The Wasm plugin execution flow is as follows:

The serialized/deserialized structures include 6 types:

  • VmCtxBase
    • In all current Export function calls, the host serializes VmCtxBase into linear memory. The serialization format can be found here (opens new window)
    • Similarly, the instance will deserialize it; see the code here (opens new window).
  • L7ProtocolInfo
    • At the end of the parse_payload Export function, the instance serializes L7ProtocolInfo into linear memory. The serialization format and code can be found here (opens new window)
    • The host will also deserialize it; see the code here (opens new window).
  • VmHttpReqCtx
    • Before returning after HTTP request parsing is complete, the Export function on_http_req is called, and the host serializes VmCtxBase and VmHttpReqCtx into the instance's linear memory.
    • The serialization code and format for VmHttpReqCtx can be found here (opens new window)
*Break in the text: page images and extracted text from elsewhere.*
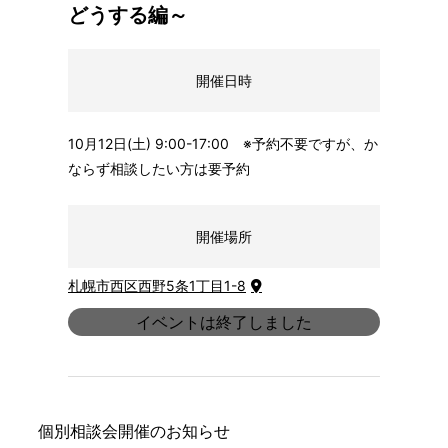
どうする編～
開催日時
10月12日(土) 9:00-17:00 ※予約不要ですが、か
ならず相談したい方は要予約
開催場所
札幌市西区西野5条1丁目1-8
イベントは終了しました
個別相談会開催のお知らせ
    • The instance deserialization code can be found here (opens new window).
  • VmHttpRespCtx
    • Before returning after HTTP response parsing is complete, the Export function on_http_resp is called, and the host serializes VmCtxBase and VmHttpRespCtx into the instance's linear memory.
    • The serialization format for VmHttpRespCtx can be found here (opens new window)
    • The instance deserialization code can be found here (opens new window).
  • Trace, []KeyVal
    • Before returning from the Export functions on_http_req/on_http_resp, the instance serializes Trace and []KeyVal into linear memory.
    • The serialization code can be found here (opens new window)
    • The deserialization code and format can be found here (opens new window).